If a line in the data below contains the word "inches", copy it out.

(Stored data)
========

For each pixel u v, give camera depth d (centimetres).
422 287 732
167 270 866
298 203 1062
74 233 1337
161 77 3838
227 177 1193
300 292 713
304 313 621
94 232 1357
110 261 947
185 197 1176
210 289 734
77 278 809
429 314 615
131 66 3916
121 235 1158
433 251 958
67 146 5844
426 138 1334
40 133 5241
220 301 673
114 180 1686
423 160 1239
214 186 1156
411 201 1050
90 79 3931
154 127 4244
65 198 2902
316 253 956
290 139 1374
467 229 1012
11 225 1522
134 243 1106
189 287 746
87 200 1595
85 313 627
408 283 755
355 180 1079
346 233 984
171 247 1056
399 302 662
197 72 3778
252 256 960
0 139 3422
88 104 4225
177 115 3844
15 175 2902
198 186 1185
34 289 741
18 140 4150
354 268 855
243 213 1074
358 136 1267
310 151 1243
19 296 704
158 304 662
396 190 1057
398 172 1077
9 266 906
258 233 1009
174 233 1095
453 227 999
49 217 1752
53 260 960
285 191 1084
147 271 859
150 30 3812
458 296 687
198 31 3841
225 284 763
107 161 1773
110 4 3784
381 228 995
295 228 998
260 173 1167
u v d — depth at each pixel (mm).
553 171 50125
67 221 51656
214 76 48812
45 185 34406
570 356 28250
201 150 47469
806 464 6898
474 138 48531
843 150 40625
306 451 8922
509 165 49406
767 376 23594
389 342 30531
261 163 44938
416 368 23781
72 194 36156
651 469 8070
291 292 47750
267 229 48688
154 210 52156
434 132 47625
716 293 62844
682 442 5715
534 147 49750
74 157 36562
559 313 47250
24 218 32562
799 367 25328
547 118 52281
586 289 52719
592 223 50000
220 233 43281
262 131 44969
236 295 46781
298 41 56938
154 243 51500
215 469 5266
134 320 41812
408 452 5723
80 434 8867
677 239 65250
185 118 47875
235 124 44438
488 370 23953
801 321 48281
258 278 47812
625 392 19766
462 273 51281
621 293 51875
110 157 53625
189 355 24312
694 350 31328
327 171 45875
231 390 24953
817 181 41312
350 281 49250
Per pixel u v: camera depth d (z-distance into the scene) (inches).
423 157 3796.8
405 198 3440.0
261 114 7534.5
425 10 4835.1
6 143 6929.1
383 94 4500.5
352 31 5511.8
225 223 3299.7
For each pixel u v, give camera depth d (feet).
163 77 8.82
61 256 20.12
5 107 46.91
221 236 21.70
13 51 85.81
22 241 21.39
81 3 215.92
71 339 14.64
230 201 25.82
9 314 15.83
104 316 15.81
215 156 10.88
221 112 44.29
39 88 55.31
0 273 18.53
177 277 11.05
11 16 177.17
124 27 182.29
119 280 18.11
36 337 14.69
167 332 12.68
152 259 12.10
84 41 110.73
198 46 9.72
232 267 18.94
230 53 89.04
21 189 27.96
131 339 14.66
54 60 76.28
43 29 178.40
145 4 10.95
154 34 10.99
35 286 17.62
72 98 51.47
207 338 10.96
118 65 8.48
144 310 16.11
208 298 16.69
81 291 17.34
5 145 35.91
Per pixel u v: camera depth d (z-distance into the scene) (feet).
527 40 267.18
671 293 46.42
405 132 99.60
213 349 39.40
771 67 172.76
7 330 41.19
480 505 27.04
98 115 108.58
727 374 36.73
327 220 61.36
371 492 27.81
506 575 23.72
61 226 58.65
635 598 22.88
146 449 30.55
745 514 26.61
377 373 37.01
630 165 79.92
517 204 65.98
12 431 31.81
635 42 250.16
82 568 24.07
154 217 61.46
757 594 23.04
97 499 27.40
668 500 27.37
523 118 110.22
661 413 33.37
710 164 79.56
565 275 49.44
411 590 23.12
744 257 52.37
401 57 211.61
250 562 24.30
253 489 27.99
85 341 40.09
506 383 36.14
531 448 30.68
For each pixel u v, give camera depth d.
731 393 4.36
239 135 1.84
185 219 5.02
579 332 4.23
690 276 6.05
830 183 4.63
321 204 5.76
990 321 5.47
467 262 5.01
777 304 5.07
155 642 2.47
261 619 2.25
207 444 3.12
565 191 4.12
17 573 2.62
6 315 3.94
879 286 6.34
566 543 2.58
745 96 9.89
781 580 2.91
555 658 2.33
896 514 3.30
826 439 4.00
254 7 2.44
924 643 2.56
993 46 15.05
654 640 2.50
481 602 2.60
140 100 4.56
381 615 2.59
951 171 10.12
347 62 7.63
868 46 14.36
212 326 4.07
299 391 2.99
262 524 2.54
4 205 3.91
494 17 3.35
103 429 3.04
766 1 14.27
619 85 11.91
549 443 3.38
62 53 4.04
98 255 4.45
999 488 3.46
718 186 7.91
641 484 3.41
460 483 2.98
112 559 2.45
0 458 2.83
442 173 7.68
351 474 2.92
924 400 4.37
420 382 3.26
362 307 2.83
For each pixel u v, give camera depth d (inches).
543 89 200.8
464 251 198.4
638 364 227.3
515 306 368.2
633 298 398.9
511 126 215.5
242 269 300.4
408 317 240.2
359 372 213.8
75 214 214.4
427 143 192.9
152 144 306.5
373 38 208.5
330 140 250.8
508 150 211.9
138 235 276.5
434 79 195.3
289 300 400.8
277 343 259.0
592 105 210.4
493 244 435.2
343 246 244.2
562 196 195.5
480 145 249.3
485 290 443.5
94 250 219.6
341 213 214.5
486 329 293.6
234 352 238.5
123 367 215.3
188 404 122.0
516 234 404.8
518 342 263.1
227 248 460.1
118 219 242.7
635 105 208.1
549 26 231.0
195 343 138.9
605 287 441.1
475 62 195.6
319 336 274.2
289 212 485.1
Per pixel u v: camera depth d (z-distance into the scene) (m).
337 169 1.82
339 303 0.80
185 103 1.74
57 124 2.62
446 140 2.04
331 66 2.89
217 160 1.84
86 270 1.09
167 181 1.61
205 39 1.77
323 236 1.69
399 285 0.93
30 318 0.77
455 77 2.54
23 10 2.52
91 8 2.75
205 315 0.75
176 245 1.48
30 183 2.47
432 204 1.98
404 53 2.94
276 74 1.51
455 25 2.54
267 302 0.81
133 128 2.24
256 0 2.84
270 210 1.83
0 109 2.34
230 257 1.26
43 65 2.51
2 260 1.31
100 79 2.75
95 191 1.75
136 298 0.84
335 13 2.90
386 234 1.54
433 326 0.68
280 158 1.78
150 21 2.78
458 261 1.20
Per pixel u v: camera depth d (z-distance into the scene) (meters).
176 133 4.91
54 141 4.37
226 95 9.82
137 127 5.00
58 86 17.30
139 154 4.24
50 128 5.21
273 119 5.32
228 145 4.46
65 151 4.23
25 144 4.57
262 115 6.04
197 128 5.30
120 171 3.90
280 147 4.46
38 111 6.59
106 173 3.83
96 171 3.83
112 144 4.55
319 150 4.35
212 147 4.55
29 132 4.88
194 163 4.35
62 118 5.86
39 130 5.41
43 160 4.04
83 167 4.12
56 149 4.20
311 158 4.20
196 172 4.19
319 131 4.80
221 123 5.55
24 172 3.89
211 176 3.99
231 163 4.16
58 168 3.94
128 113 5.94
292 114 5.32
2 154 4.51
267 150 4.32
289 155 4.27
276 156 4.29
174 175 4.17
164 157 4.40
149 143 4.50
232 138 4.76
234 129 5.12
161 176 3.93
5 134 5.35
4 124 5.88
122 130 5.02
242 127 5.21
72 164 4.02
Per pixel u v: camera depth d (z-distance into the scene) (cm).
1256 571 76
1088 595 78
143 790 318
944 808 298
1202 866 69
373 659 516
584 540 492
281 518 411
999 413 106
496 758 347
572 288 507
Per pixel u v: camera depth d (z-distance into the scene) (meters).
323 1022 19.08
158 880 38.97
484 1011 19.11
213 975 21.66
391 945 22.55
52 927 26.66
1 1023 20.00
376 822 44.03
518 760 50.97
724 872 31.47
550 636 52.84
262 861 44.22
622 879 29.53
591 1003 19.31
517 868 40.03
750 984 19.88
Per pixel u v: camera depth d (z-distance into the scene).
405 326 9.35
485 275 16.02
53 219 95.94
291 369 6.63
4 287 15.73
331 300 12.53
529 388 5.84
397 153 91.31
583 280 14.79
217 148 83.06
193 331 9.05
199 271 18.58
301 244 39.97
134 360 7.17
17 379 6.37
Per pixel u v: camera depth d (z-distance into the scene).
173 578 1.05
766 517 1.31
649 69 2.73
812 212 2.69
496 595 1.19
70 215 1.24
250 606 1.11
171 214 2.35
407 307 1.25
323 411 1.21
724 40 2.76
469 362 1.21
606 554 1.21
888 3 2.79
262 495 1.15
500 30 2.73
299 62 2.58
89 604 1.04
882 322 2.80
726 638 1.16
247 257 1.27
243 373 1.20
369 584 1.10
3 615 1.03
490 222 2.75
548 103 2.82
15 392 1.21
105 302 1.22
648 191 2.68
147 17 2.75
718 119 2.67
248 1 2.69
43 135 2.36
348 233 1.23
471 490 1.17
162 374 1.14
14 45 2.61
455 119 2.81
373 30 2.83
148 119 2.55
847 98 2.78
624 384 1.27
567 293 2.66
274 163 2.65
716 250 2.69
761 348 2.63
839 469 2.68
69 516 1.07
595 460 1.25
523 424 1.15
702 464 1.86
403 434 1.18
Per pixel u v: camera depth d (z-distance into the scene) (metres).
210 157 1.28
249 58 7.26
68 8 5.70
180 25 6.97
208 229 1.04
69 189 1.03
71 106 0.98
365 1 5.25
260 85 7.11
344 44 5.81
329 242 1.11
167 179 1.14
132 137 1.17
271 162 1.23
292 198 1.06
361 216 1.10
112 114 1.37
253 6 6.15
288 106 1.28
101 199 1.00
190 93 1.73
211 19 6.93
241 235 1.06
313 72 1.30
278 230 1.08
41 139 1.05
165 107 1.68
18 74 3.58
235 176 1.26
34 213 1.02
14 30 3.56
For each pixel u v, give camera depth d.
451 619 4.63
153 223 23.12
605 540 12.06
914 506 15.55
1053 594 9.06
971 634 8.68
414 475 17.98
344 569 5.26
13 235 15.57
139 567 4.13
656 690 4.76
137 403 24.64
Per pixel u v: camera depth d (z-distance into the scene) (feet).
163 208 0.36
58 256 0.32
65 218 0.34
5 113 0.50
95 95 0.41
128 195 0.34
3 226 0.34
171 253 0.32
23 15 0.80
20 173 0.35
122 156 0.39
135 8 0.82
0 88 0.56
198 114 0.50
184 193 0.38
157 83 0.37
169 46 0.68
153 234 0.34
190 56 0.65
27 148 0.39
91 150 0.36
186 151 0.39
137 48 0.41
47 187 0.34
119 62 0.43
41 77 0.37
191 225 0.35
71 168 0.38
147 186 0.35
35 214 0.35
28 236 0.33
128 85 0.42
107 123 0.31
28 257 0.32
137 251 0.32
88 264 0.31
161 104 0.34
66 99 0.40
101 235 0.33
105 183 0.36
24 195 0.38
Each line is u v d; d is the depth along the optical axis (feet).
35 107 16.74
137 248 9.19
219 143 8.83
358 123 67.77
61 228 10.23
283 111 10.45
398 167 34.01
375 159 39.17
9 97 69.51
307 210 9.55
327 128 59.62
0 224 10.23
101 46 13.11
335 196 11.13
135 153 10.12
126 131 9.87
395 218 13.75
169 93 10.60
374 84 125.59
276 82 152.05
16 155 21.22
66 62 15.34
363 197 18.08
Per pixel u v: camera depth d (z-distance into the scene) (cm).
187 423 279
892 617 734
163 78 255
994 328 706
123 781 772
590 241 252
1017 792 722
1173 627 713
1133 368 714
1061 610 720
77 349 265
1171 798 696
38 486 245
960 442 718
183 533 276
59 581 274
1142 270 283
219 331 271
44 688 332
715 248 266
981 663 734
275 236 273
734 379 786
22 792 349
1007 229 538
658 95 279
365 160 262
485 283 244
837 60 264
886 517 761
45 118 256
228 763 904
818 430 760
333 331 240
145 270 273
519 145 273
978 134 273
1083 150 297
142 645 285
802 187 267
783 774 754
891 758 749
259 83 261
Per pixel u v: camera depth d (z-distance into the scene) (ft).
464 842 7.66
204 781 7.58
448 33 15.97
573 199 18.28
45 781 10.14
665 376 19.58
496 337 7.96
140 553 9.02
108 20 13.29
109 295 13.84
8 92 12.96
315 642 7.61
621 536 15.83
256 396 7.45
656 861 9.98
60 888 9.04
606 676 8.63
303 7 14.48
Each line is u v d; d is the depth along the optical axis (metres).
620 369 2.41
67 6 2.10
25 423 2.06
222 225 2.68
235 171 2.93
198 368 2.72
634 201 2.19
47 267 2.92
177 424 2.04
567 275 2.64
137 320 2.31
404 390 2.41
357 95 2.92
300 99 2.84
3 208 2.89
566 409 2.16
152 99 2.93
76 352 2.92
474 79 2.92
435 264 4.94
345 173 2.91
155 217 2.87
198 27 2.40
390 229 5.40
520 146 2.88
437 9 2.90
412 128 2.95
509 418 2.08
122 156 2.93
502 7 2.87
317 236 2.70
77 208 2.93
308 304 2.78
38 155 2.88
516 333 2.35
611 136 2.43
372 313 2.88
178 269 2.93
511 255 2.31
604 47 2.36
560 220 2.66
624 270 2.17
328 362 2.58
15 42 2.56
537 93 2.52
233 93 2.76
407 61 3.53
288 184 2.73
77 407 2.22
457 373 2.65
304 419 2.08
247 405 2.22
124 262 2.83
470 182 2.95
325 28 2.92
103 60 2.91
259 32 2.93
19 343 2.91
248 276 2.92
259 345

========

- SOLVED EXERCISE:
Per pixel u v: camera depth d (z-distance into the scene) (inches).
For each pixel u v, give camera depth d (inches).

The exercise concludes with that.